Extracted records:
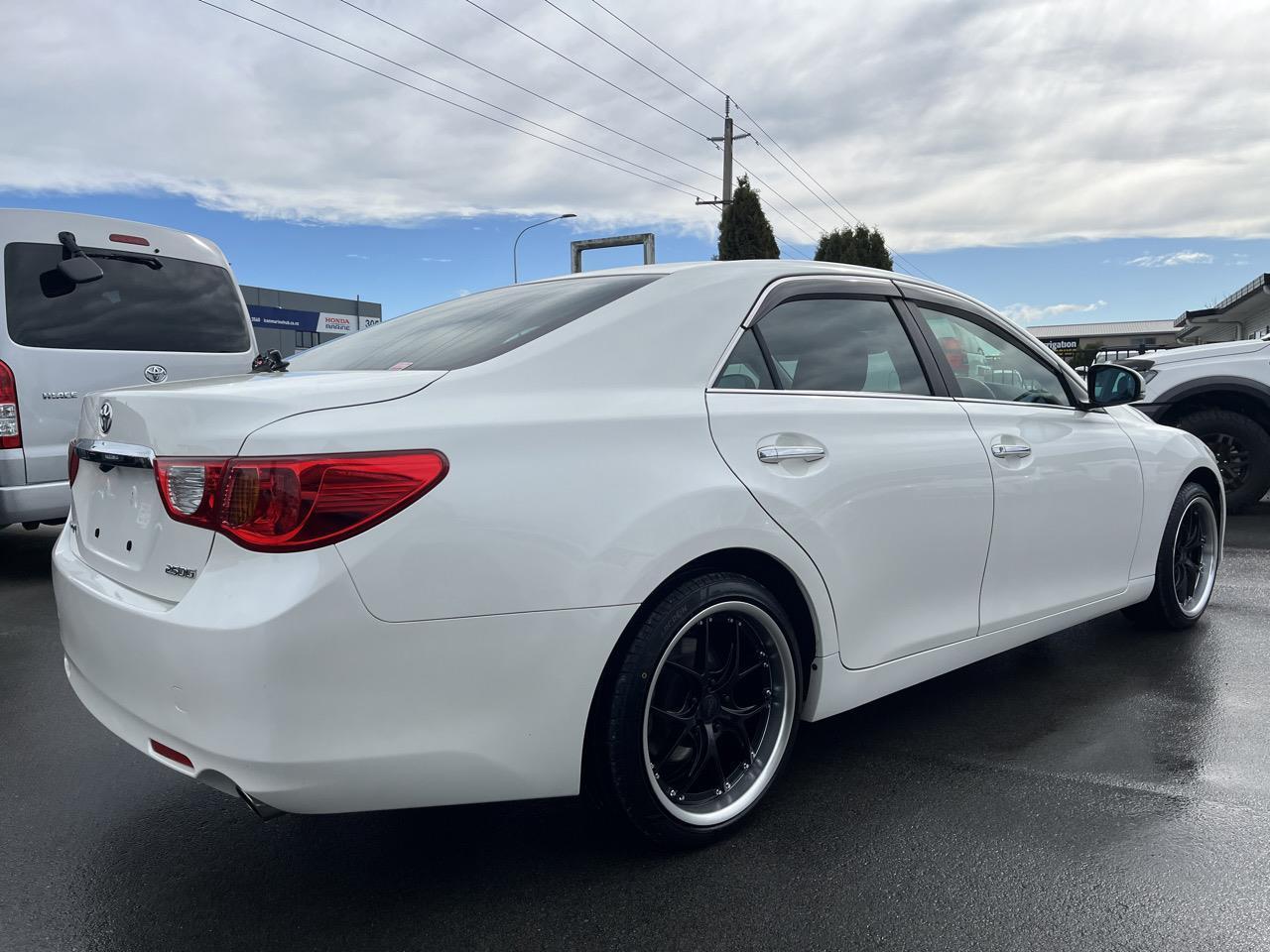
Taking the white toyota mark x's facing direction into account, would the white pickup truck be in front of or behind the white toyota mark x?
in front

==

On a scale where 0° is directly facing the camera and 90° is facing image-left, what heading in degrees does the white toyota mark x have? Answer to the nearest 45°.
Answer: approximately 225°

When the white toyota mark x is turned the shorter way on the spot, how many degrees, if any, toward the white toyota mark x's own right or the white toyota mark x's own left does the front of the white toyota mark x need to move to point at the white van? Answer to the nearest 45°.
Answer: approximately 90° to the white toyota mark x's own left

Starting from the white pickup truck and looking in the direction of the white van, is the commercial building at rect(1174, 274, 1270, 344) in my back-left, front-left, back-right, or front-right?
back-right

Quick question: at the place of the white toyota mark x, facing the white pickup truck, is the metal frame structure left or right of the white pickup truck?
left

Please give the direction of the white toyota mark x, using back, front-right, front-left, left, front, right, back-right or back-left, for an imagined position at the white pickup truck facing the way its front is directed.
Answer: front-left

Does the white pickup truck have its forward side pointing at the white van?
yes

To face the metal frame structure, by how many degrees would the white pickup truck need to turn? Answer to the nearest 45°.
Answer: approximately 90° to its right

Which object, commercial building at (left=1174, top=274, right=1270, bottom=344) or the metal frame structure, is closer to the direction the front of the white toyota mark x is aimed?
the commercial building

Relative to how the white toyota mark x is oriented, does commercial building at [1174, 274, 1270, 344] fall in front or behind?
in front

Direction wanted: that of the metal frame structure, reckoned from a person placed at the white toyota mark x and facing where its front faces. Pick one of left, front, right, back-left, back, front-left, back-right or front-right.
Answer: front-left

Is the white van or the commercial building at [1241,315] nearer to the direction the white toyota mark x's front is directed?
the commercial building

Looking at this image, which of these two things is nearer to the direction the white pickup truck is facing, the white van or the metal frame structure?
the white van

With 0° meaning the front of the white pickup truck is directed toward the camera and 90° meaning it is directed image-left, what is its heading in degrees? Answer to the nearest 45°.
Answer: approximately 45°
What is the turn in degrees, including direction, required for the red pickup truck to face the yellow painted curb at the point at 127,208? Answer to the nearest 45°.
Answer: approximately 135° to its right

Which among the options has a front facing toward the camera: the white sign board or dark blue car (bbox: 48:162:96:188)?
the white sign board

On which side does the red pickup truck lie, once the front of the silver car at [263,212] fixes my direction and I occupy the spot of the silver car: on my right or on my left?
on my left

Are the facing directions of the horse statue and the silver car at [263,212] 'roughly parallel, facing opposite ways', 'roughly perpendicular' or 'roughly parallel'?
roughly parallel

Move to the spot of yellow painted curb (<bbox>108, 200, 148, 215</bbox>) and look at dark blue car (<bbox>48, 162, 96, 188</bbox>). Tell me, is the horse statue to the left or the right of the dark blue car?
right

...

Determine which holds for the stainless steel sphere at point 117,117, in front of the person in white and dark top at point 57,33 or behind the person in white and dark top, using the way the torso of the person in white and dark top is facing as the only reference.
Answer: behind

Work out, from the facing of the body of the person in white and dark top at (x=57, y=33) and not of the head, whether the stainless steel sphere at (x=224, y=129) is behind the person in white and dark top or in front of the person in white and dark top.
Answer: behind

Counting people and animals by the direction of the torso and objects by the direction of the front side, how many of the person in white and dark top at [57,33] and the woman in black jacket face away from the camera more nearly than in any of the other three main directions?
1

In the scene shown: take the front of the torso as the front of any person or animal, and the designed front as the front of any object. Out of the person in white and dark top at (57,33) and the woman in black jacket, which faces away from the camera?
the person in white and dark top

Action item:
Return everything from the line containing "With 0° meaning" down to the line containing "Answer: approximately 135° to its right" in the records, word for word, including both of those lines.

Response area:
With 0° meaning the front of the white pickup truck is directed toward the camera and 90° meaning it is directed image-left, what is its heading in degrees? Answer to the nearest 45°.
Answer: approximately 45°
What is the turn in degrees, including direction, required for the red pickup truck to face the yellow painted curb at the point at 127,208? Answer to the nearest 45°.
Answer: approximately 135° to its right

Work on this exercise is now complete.